• [DOCUMENT EXTRACT]
################

Back in Time

Back in Time

Historical Perspective

  • Nov. 30, 2018 1:30 a.m.


The grade 7 debating groups at Dutch Lake School had to abandon the topic “Why should Clearwater have a hospital.”

The negative side couldn’t think of any points. They changed to “Why we should have hippies.”


In a School District 26 zone meeting reported that the Blue River bus was overloaded and the next year a second run needed to be added to relieve crowding.

Heating the bus shelters would be needed in both Blue River and Avola to avoid vandalism and weather conditions.


Three hunters were presumed drowned in Azure Lake after they failed to return after eight days.

RCMP found their overturned boat and other personal belongings in the area.

William Gabry of Vavenby received a $4,000 grant from the provincial government to further develop a new humane trap.

Police reported no new leads in the disappearance of Gail Weys, missing from the Clearwater area since late in October.


A Clearwater man pleaded guilty to making false statements on his unemployment insurance claim.

He was fined a total of $1,000 and given two months to pay. He also had to repay all illegally drawn benefits.

Rumors were “thick and heavy” once again as a proposal for a uranium mine resurfaced.

Renewed activity appeared based on a German company, Mega Mountain Ltd., which was reported to have taken up an option for 10 per cent of Consolidated Rexspar Ltd.

################

• [APPLY WHAT YOU READ]
A. In the Back in Time column, what grant did William Gabry of Vavenby receive?
B. Please continue the Back in Time column from its last sentence.

• [THE DATA]
################

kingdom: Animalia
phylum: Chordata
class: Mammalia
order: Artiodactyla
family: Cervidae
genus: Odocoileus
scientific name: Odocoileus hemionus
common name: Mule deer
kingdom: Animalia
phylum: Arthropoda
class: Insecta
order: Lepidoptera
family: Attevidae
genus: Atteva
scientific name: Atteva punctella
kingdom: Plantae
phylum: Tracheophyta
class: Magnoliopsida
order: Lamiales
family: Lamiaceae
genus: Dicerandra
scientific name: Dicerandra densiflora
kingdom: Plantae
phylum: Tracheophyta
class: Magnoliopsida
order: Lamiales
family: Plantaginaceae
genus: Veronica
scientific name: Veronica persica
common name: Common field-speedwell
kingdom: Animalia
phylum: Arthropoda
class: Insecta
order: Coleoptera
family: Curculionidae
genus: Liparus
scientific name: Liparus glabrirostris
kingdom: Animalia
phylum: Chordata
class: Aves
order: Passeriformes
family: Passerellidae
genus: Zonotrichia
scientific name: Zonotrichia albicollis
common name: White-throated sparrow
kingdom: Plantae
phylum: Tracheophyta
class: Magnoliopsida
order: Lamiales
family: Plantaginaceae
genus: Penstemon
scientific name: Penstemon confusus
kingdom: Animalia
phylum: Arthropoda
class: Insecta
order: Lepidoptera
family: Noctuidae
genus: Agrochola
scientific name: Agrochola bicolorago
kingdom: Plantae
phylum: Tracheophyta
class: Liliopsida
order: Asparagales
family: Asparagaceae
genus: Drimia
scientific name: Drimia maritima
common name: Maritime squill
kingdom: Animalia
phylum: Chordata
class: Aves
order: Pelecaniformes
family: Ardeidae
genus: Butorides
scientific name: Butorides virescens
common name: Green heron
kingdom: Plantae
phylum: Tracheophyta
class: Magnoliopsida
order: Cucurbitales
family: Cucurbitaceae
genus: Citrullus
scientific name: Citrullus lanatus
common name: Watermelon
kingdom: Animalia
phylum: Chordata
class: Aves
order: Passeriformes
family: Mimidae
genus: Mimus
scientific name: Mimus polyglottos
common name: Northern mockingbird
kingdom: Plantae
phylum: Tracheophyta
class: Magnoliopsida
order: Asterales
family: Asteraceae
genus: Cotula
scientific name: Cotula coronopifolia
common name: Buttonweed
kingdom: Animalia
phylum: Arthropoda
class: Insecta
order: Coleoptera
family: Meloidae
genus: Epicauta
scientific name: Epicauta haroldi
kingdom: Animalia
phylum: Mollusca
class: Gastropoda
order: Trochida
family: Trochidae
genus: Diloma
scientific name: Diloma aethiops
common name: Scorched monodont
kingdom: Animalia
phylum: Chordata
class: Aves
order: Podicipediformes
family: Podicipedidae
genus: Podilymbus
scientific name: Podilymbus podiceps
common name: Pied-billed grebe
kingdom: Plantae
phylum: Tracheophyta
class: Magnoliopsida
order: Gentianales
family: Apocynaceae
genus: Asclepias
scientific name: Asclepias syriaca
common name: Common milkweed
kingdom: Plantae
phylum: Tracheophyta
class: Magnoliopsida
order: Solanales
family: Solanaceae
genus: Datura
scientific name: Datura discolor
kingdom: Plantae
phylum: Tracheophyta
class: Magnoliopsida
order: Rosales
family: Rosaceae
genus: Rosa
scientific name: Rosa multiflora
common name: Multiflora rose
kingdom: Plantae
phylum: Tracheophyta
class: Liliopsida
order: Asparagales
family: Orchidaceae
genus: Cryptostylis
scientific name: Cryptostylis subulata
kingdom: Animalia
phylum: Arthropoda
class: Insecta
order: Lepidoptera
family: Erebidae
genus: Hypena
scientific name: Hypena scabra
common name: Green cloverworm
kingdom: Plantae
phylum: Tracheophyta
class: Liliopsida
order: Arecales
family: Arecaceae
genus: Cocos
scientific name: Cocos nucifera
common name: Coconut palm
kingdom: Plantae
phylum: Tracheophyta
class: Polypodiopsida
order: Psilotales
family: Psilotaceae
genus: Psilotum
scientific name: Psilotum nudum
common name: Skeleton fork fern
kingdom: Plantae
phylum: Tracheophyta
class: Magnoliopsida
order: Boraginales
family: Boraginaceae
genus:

################

• [WRITTEN ANSWERS]
A. A $4,000 grant from the provincial government to further develop a new humane trap.

B.
The Sportsplex’s future ended in a draw after a referendum. First count saw approval of the proposal by 229 “yes” votes and 225 “no.” A recount saw the score tied at 225 each, with several ballots being rejected for using a tick rather than a cross.

A judicial recount was being sought.


Volunteers responsible for community television received nasty telephone calls until television service was restored.

Wes Mayer, Leroy Hansen and Stan Saari made several unsuccessful attempts to reach the TV site on Grizzly Mountain before the adjustment needed to make the channels watchable for the Gray Cup game.


Clearwater Volunteer Fire Department was unable to contain a blaze in the Clearwater Traders building on Swanson Road.

A large amount of used furniture suffered smoke and water damage. The loss was estimated at $95,000.


Clearwater Ambulance might lose its full-time unit chief.

No job posting had been made to replace chief Jack Patterson, who had left on long-term disability at the end of October.

A portion of Vavenby’s water system ran dry due to low water levels in the North Thompson.

Backhoe work by VID maintenance man Roy Unterschultz got the water flowing again.


CSS Senior Raider boys won the Okanagan volleyball championships for the first time. Coach was Marie Giesbrecht.


Slocan and Canfor announced that they intended to merge in the spring.

“It’s too early to say what effect this will have on the various parts of the company,” said Slocan president and CEO Jim Shepherd.

Community leaders from Blue River to Barriere met in Chu Chua to develop a Voice of the Valley.


Property near Dr. Helmcken Memorial Hospital was being rezoned to allow for construction of a helipad.

Thompson Headwaters (Area B) director Steve Quinn confirmed that several communities were being looked at besides Clearwater, including Ashcroft, Lillooet, and 100 Mile House.

TNRD directors voted to support designating Wells Gray Park and its volcanoes a UNESCO World Heritage Site.

Jim Sands, Social Planning and Research Council of BC project coordinator, was in Clearwater to make a presentation on social planning.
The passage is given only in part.